In the statistical evaluation of these results, despite the small number of cases is a highly significant difference for group comparison between malignant and benign Disease of the bilio-pancreatic system demonstrated who the. The Mann-Withney test for a non-parametric Ana lysis showed a P-value <0.0001. Likewise, though there was no Gaussian distribution, was the result of unpaired t-tests highly significant. Also the two-way ANOVA test revealed a highly significant discrimination against the two different groups.

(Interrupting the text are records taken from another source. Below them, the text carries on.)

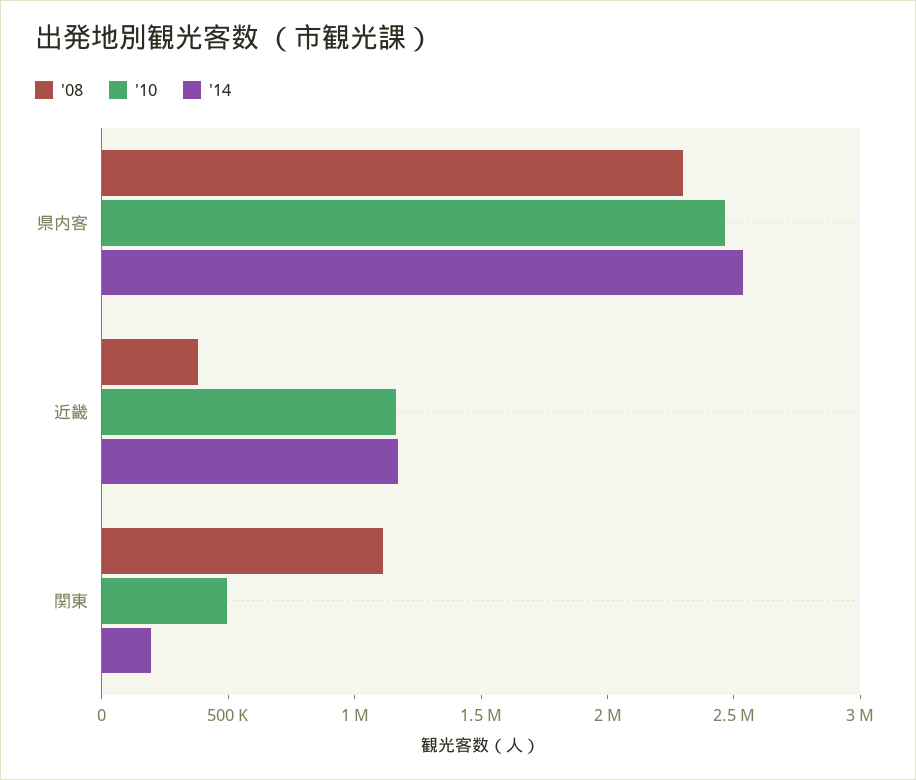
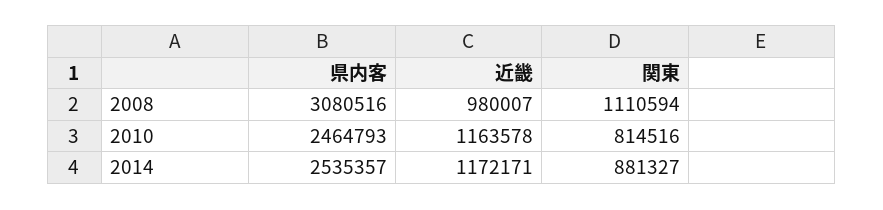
'08, 県内客: 2300000 -> 3080516
'08, 近畿: 400000 -> 980007
'10, 関東: 500000 -> 814516
'14, 関東: 200000 -> 881327

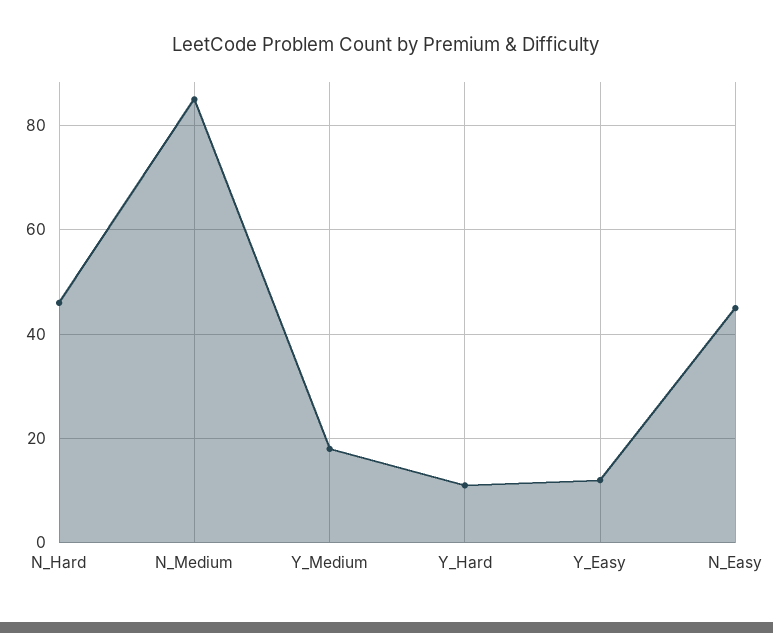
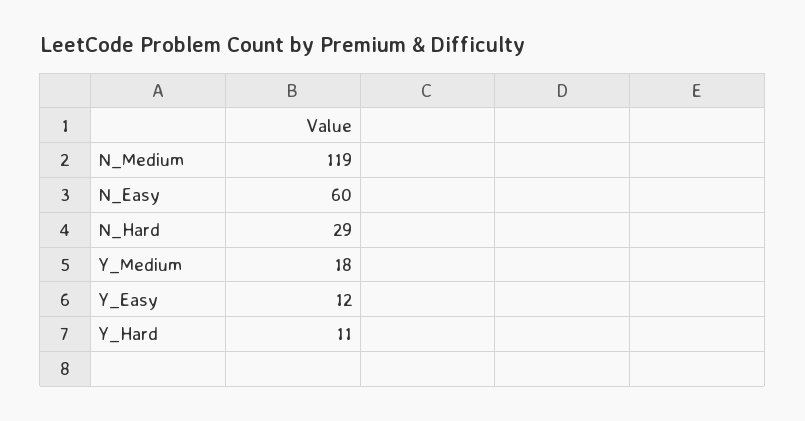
N_Hard: 45 -> 29
N_Medium: 85 -> 119
N_Easy: 45 -> 60

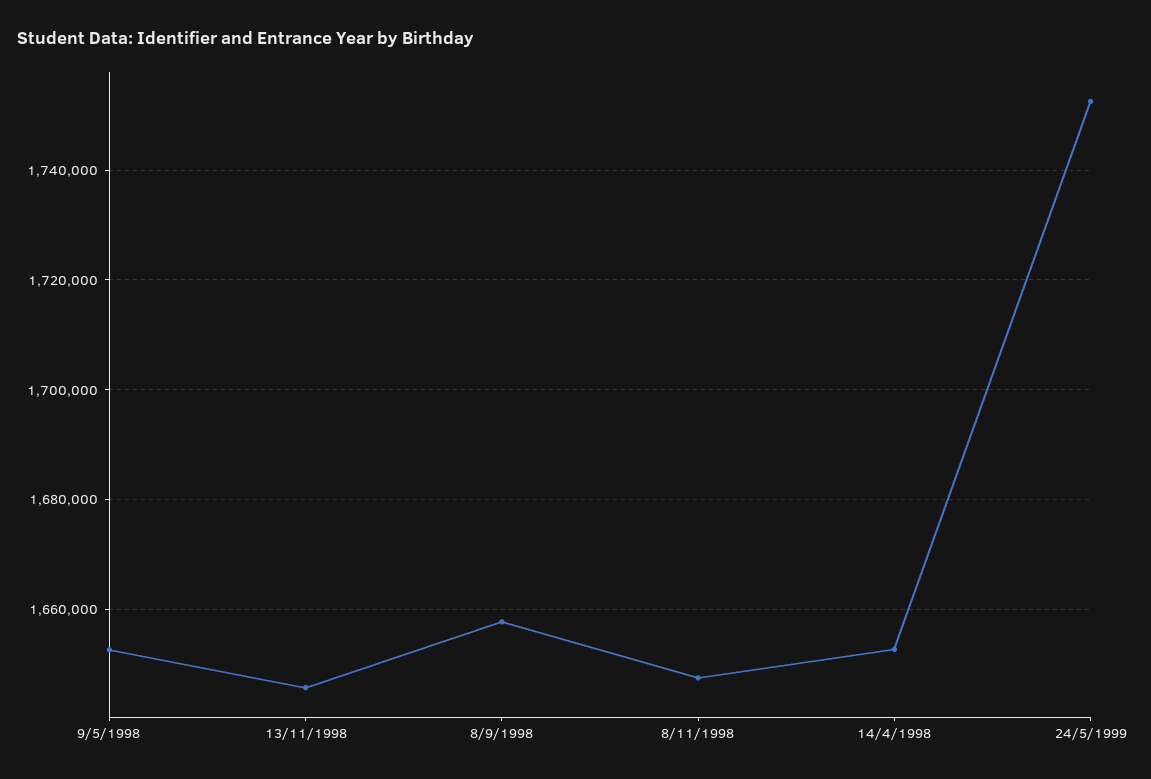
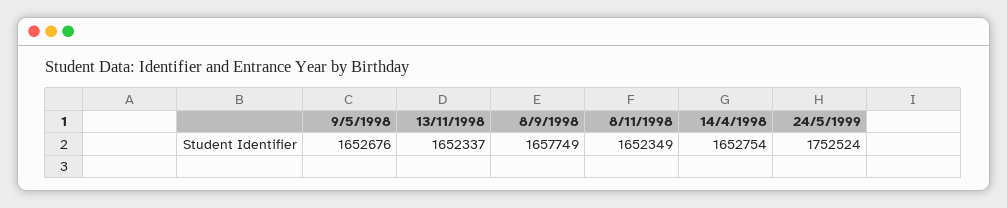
13/11/1998: 1646000 -> 1652337
8/11/1998: 1648000 -> 1652349

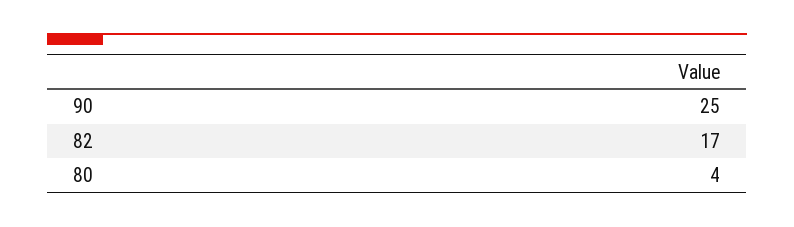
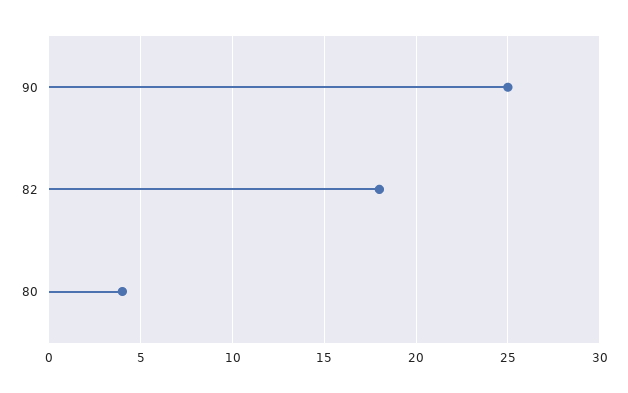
82: 17 -> 18

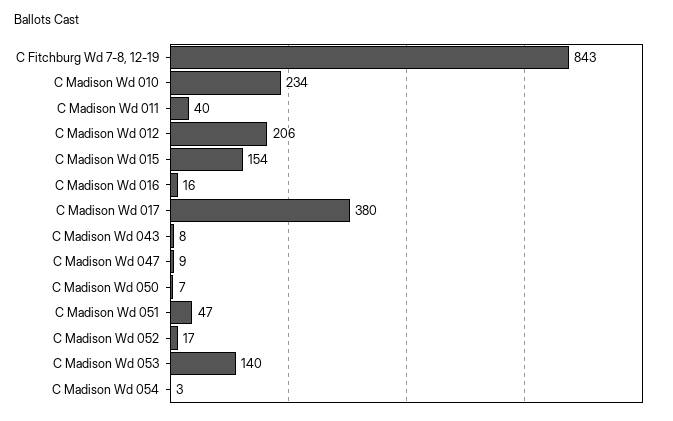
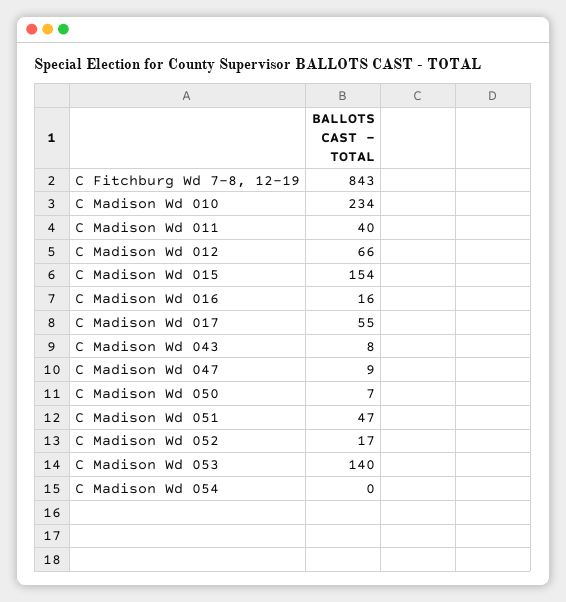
C Madison Wd 012: 206 -> 66
C Madison Wd 017: 380 -> 55
C Madison Wd 054: 3 -> 0

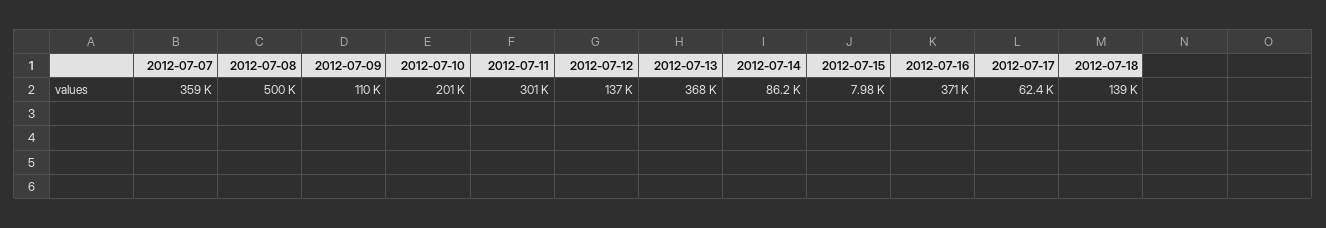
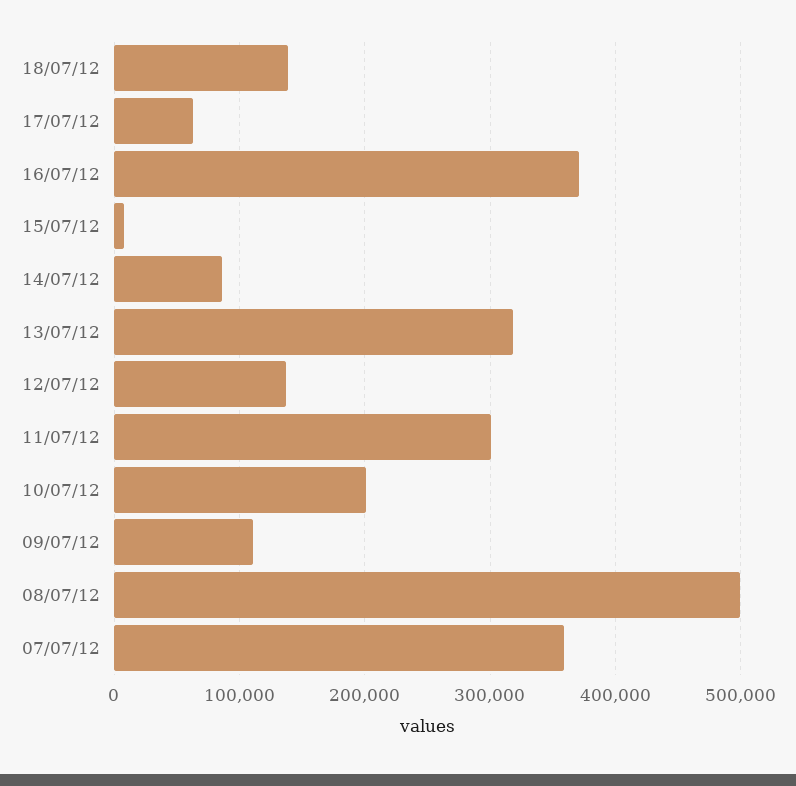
2012-07-13: 368000 -> 320000

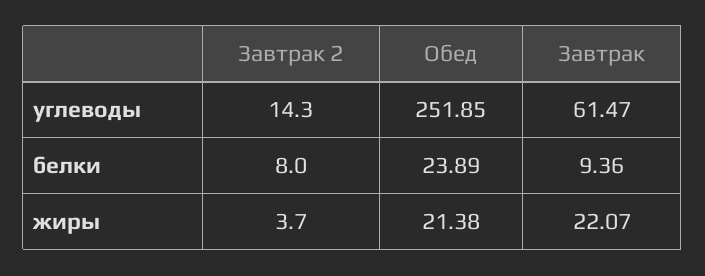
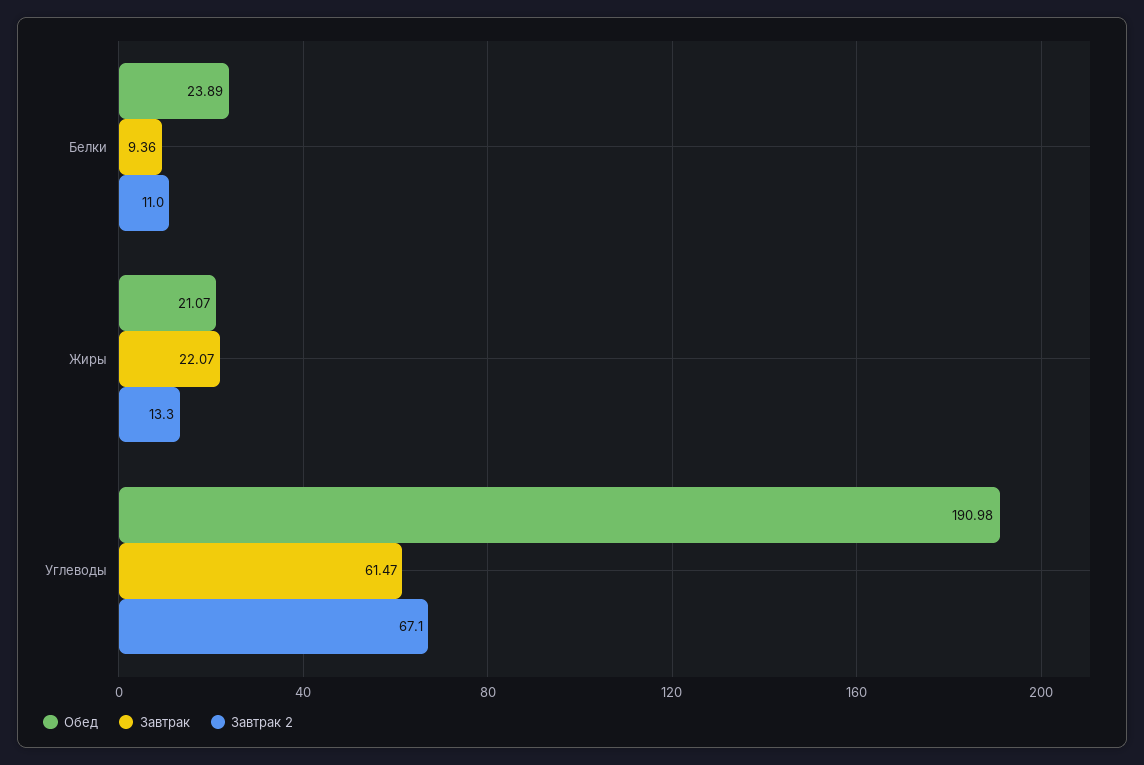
Завтрак 2, углеводы: 14.3 -> 67.1
Обед, углеводы: 251.85 -> 190.98
Завтрак 2, белки: 8 -> 11
Завтрак 2, жиры: 3.7 -> 13.3
Обед, жиры: 21.38 -> 21.07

With the results so far there is only one false positive value in the group of patients with acute cholecy stitis. Clinically, this differs so much from patients with carcinoma of the bilio-pancreatic system that this examination is only of academic interest - and provides evidence that, within the context of acute inflammation of the gallbladder, a higher value for TAP in the gallbladder duct system is to be found than with chronic inflammation, as occurs, for example, with gallbladder stone disease. But this would prove the hypothesis of reflux-related damage to the biliary tract. However, if you increase the dividing line, i.e. the cut-off value to 100 nM, there is no patient with a benign disease in the positive range, the specificity is 100%. Similarly, according to the data available to date, the sensitivity, that is to say the tumor-ill patients actually have such a malignant tumor, is 93.75%. This result surpasses all previously published results from other tumor marker studies. In the presence of a tumor of the pancreas (pancreatitis versus carcinoma), this examination was able to demonstrate an absolute separation of the clinically most interesting question of the dignity assessment. The patient group with carcinoma (n = 13, range 83.69-5133 nM) had an almost 250-fold higher median with 1410 vs. 5,684 nM TAP in chronic pancreatitis (n = 6; range 0.0080-22.37 nM). It was thus possible to clearly differentiate between these two disease entities ( Fig. 6).

Fig. 1

Age distribution of pancreatic cancer

Fig. 2

Linear distribution of TAP bile juice concentrations

Pancreas CA: Carcinoma of the pancreas
Bile duct CA: carcinoma of the bile ducts
PapillenCA: carcinoma of the papilla Vateri
CCL: chronic cholecystolithiasis
acute ccitis: acute inflammation of the gallbladder
10 chron. Panitits: chronic inflammation of the pancreas
Am. CA + CCL: other gastrointestinal carcinomas with simultaneous chronic cholecystolithiasis

Fig. 3

Logarithmic (log10) distribution of TAP bile juice concentrations

Pancreas CA: Carcinoma of the pancreas
Bile duct CA: carcinoma of the bile ducts
PapillenCA: carcinoma of the papilla Vateri
CCL: chronic cholecystolithiasis
acute ccitis: acute inflammation of the gallbladder
to chron. Panitits: chronic inflammation of the pancreas
Am. CA + CCL: other gastrointestinal carcinomas with simultaneous chronic cholecystolithiasis

Fig. 4

Distribution of TAP gallbladder juice concentrations in a linear representation

BP malignancies: bilio-pancreatic carcinomas (groups 1-3)
Ben.BP diseases: benign diseases of the bilio pancreatic system

Fig. 5

Distribution of TAP gallbladder juice concentrations in a loarithmic (log 10) representation

BP malignancies: bilio-pancreatic carcinomas (groups 1-3)
Ben.BP diseases: benign diseases of the bilio pancreatic system

Claims (1)

1. Use an immunological test to find the Activation of the pancreatically produced trypsinogen in men (TAP test), applied to body fluids, as a test for pancreatic cancer.